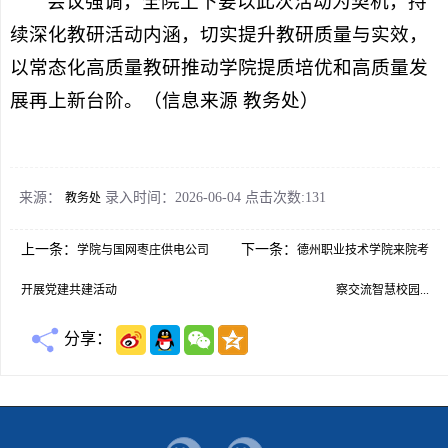
会议强调，全院上下要以此次活动为契机，持
续深化教研活动内涵，切实提升教研质量与实效，
以常态化高质量教研推动学院提质培优和高质量发
展再上新台阶。（信息来源 教务处）
来源：
录入时间：2026-06-04 点击次数:
131
教务处
上一条：
下一条：
学院与国网枣庄供电公司
德州职业技术学院来院考
开展党建共建活动
察交流智慧校园...
分享：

#####

Instructions for the task> Each entry is to be returned as it stands, and each picture is to be left out.

Completed exercise>
会议强调，全院上下要以此次活动为契机，持
续深化教研活动内涵，切实提升教研质量与实效，
以常态化高质量教研推动学院提质培优和高质量发
展再上新台阶。（信息来源 教务处）
来源：
录入时间：2026-06-04 点击次数:
131
教务处
上一条：
下一条：
学院与国网枣庄供电公司
德州职业技术学院来院考
开展党建共建活动
察交流智慧校园...
分享：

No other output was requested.